The negative belief becomes the mental furniture that is headed for the landfill. You can now replace it with your affirmation. Your affirmation may not at first, feel as comfortable to your mind as the discarded negative belief. This is a result of that same old love of sameness. Use your affirmation long enough to feel it sag a little in the seat and grow threadbare on the arms, and, once it comes true, you may miss repeating it.

So the main fuel of affirmations is a species of belief that is nothing loftier than the nonchalance with which most people abandon their weights to chairs. If the content of your affirmation seems so farfetched that you can’t accord it this nonchalance (“The world is now at peace, “Everyone I know is well and happy”), simply allow the idea of it to be possible, and let that allowing occur over a long period of time until it is a habit of mind. As a corollary effort, notice any ideas that conflict with your affirmation, and allow them to exist as ideas without allowing them to be true. Adding effective hypnotic technique will remove semantic impediments from your process:

State your desire in the present tense, as if its fulfillment is occurring now. Also, state your desire in the positive. For example, say, “I now have a job I love,” instead of, “I will get a job I love.” The deep mind deletes negatives, so, “I will not have another crummy job” sails like a hockey puck, past the goalie of the conscious mind, and straight into the net of the id as, “I will have another crummy job.”

In writing your affirmation, to get specific results, be specific. To admit more possibilities, be more general. The main source of success with your affirmation is to say it aloud at least twice daily at around the same time every day with as much confidence as you can allow yourself to have at the time. Simply keeping up with it until it pans out, regarding everything that occurs along the way as an important and informative part of the process of success may be the easiest way to get your results.

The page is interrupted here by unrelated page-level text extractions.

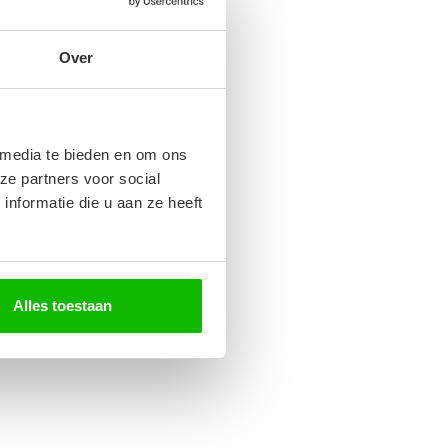
Over
 media te bieden en om ons
ze partners voor social
nformatie die u aan ze heeft
Alles toestaan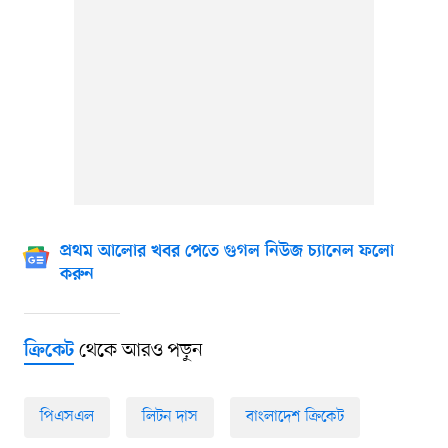
প্রথম আলোর খবর পেতে গুগল নিউজ চ্যানেল ফলো
করুন
থেকে আরও পড়ুন
ক্রিকেট
পিএসএল
লিটন দাস
বাংলাদেশ ক্রিকেট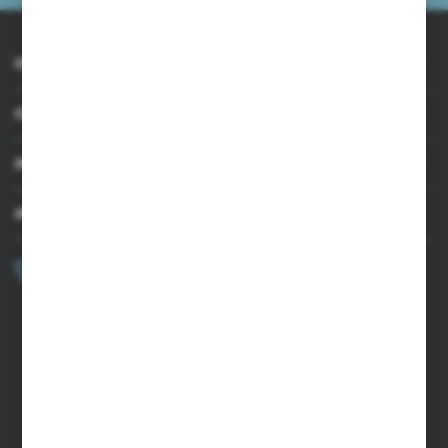
INFORMACJE
OBSŁUGA KLIENTA
MOJE KONTO
MASZ PYTANIE?
+48 502 050 479
Zapraszamy pon.-pt. 9.00-15.00
sklep@agrii.pl
FORMULARZ KONTAKTOWY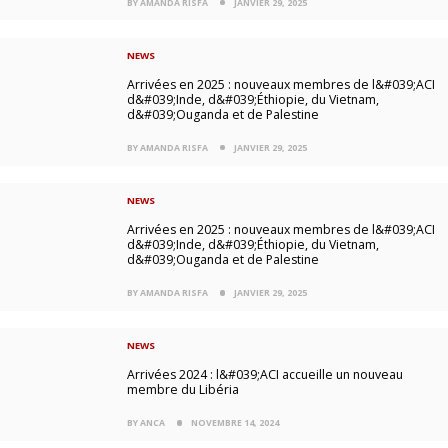
BY AMANDA RISFA
JANVIER 29, 2025
NEWS
Arrivées en 2025 : nouveaux membres de l&#039;ACI
d&#039;Inde, d&#039;Éthiopie, du Vietnam,
d&#039;Ouganda et de Palestine
BY AMANDA RISFA
JANVIER 29, 2025
NEWS
Arrivées en 2025 : nouveaux membres de l&#039;ACI
d&#039;Inde, d&#039;Éthiopie, du Vietnam,
d&#039;Ouganda et de Palestine
BY AMANDA RISFA
JANVIER 29, 2025
NEWS
Arrivées 2024 : l&#039;ACI accueille un nouveau
membre du Libéria
BY ANCA
NOVEMBRE 14, 2024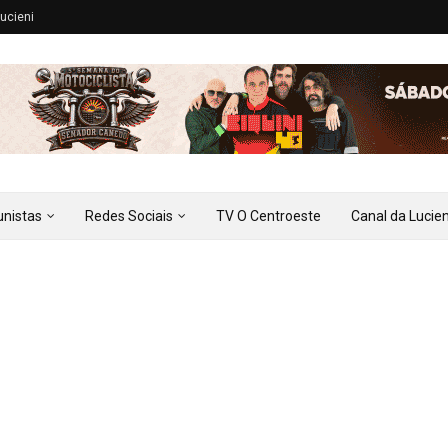
ucieni
unistas
Redes Sociais
TV O Centroeste
Canal da Lucien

In conclusion, if you have ever demonstrated enough belief in sameness to check the time or to carelessly take a seat, you can also make your affirmation work. Suppose you are willing to suspend enough doubt to go along with this assertion, but you would rather not try to make your affirmation work, because you do not want to start something new. This is also a sign that you can make your affirmation work. Why? Likely, your deep mind will be as equally reluctant to give up repeating your affirmation once the affirmation has been around long enough to become something old.